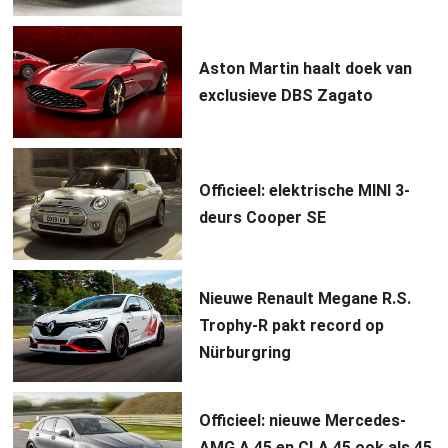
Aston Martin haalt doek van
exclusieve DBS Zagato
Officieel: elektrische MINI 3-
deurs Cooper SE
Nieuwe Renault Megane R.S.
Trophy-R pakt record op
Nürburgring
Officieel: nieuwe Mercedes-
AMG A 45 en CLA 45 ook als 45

▬▬▬

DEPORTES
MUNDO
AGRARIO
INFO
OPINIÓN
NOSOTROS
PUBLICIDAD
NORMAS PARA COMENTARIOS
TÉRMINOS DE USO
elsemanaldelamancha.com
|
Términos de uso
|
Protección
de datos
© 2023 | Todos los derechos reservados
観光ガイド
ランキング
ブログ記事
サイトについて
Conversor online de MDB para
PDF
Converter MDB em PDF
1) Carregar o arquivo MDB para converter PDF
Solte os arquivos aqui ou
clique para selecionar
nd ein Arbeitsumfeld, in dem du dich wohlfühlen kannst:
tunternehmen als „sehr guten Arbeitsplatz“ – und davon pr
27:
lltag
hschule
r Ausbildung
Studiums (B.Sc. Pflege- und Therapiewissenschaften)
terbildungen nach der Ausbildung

▬▬▬

> _TASK TO COMPLETE_: The required answer is the exact run of lines above starting at the line with "Aston Martin haalt doek van" and ending at the line with "AMG A 45 en CLA 45 ook als 45", with both ends present.

> _RESULT BELOW_:
Aston Martin haalt doek van
exclusieve DBS Zagato
Officieel: elektrische MINI 3-
deurs Cooper SE
Nieuwe Renault Megane R.S.
Trophy-R pakt record op
Nürburgring
Officieel: nieuwe Mercedes-
AMG A 45 en CLA 45 ook als 45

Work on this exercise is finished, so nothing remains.